Goal of the exercise:
Could you transcribe the listing word for word, starting at its very first line and stopping after the line that contains "原題目：文明非常丨景屏聲光完善協同 創作", with that line included?
········
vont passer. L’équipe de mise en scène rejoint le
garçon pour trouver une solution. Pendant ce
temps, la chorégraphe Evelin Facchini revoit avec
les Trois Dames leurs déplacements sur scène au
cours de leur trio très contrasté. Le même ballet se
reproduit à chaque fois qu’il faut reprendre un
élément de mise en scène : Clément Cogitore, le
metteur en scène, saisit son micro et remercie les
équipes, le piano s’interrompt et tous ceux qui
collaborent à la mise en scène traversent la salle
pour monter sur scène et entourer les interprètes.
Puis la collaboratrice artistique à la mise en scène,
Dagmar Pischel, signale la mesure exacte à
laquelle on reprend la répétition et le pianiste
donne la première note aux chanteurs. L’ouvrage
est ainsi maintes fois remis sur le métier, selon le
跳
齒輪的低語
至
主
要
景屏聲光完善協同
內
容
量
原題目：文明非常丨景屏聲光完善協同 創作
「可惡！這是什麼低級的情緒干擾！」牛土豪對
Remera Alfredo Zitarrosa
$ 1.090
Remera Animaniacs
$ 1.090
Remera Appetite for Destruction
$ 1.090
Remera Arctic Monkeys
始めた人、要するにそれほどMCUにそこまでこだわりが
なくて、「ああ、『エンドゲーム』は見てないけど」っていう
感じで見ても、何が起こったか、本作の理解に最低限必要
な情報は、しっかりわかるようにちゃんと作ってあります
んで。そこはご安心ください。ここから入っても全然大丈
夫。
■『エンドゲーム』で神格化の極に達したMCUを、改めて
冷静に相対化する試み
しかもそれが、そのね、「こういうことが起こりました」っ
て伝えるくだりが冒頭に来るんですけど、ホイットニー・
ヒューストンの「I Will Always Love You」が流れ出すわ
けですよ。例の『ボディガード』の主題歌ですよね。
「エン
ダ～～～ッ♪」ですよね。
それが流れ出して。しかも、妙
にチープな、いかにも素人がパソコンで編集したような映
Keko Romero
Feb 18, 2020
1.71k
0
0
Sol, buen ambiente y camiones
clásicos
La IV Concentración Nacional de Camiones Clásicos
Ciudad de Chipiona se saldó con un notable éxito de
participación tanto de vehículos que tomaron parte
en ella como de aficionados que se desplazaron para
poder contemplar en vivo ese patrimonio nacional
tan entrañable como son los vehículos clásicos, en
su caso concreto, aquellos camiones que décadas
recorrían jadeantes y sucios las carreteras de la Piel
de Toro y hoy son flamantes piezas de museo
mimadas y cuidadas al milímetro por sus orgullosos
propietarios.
········
Output for this exercise:
vont passer. L’équipe de mise en scène rejoint le
garçon pour trouver une solution. Pendant ce
temps, la chorégraphe Evelin Facchini revoit avec
les Trois Dames leurs déplacements sur scène au
cours de leur trio très contrasté. Le même ballet se
reproduit à chaque fois qu’il faut reprendre un
élément de mise en scène : Clément Cogitore, le
metteur en scène, saisit son micro et remercie les
équipes, le piano s’interrompt et tous ceux qui
collaborent à la mise en scène traversent la salle
pour monter sur scène et entourer les interprètes.
Puis la collaboratrice artistique à la mise en scène,
Dagmar Pischel, signale la mesure exacte à
laquelle on reprend la répétition et le pianiste
donne la première note aux chanteurs. L’ouvrage
est ainsi maintes fois remis sur le métier, selon le
跳
齒輪的低語
至
主
要
景屏聲光完善協同
內
容
量
原題目：文明非常丨景屏聲光完善協同 創作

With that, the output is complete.